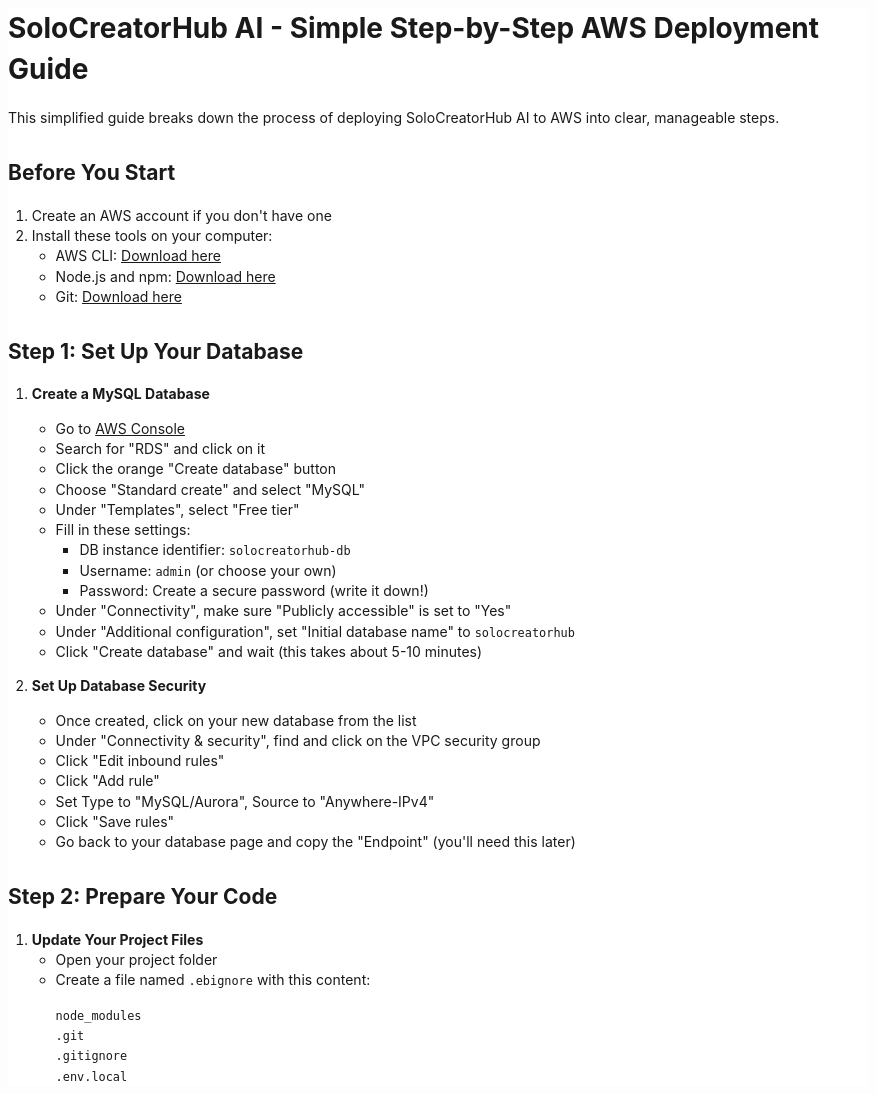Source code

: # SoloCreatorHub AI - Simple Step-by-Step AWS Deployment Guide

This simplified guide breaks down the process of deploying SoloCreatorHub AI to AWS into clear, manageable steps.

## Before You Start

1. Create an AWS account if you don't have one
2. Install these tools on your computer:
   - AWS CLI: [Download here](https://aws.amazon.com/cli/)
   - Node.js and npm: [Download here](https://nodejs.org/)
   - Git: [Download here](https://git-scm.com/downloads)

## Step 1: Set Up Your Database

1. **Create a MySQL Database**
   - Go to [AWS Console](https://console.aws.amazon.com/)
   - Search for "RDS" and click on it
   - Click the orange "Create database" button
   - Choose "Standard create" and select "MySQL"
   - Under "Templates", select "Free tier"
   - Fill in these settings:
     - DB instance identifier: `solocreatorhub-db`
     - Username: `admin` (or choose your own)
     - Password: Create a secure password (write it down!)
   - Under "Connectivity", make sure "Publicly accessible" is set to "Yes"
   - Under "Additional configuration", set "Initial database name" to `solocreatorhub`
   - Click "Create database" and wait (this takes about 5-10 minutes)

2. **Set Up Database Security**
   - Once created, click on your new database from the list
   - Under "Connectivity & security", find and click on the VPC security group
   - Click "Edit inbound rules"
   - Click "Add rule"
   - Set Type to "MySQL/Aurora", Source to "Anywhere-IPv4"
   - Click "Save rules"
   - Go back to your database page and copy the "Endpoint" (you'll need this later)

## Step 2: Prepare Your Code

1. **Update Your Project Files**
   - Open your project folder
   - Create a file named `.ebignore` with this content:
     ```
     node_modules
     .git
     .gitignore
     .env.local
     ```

--

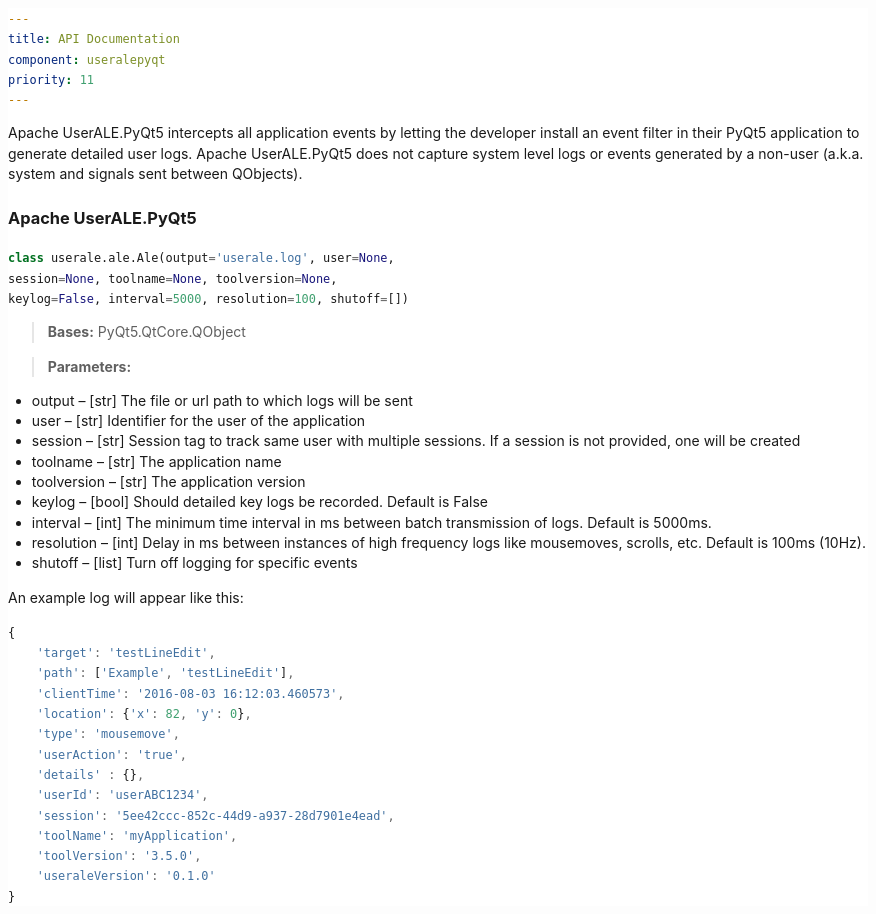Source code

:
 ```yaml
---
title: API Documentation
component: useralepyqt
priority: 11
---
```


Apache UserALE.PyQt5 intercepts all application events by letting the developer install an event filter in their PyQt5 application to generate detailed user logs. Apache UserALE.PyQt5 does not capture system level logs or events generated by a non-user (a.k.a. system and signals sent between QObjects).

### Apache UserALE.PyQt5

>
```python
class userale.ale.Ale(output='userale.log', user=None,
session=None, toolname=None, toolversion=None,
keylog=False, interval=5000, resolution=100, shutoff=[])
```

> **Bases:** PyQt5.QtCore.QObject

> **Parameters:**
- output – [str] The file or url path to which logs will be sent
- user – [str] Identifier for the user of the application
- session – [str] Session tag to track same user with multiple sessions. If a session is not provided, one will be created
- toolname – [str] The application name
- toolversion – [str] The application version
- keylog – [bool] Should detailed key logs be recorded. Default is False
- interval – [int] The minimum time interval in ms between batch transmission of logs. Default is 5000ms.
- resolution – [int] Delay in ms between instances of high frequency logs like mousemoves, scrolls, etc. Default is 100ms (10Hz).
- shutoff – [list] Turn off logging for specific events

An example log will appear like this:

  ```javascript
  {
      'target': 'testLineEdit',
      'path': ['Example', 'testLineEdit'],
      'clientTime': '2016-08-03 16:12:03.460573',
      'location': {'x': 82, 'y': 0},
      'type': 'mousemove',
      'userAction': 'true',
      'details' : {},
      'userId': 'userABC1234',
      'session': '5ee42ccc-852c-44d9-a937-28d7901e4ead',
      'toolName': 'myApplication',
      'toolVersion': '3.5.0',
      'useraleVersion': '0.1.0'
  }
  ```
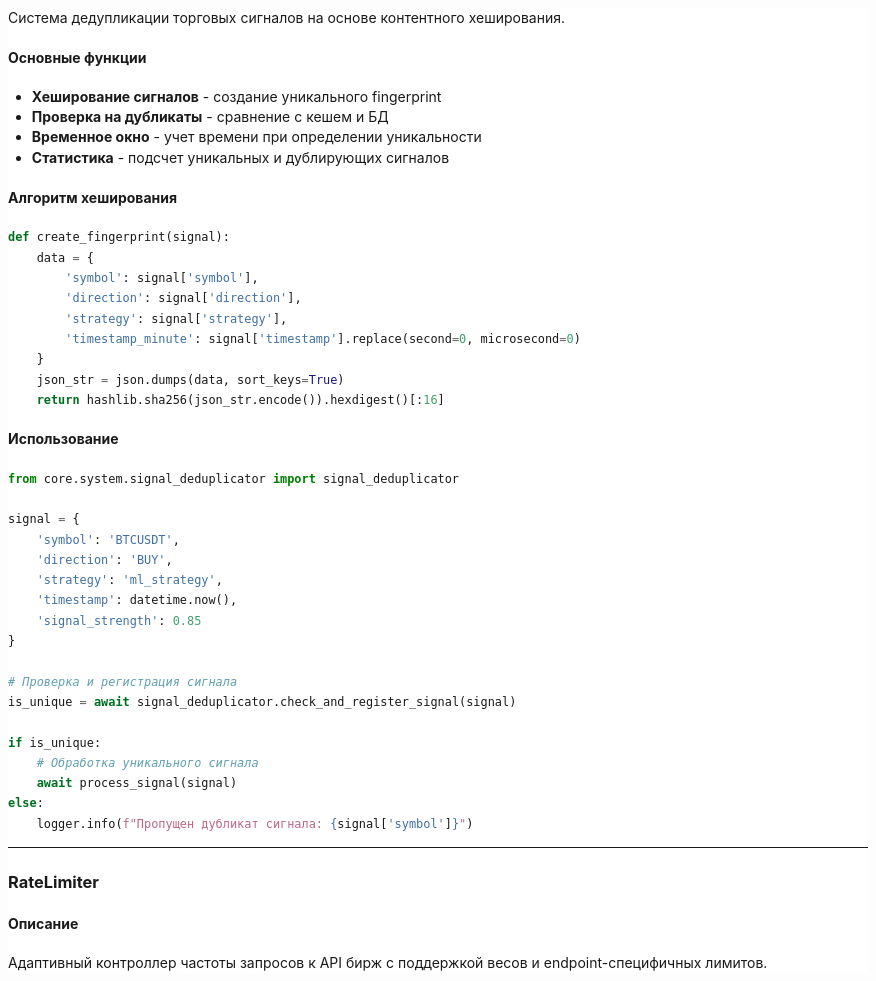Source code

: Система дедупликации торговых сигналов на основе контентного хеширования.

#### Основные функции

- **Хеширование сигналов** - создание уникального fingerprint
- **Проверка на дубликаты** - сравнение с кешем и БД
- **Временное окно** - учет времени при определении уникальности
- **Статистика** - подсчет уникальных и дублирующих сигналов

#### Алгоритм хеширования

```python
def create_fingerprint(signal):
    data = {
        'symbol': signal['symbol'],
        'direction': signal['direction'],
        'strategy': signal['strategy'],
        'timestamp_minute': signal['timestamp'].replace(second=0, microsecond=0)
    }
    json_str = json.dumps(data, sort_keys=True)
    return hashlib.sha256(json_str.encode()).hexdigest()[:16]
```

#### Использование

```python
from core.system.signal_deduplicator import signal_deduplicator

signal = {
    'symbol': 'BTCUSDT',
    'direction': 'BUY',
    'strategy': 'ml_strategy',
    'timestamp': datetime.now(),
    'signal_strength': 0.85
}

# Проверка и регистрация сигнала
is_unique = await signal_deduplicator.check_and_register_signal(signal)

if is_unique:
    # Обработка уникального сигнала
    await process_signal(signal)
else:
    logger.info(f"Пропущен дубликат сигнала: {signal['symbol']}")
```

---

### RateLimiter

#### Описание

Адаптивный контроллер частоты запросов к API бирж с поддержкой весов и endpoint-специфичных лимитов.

Problem:
Only the number is needed here: how many lines of the records contain "from"?

Solution to the exercise:
2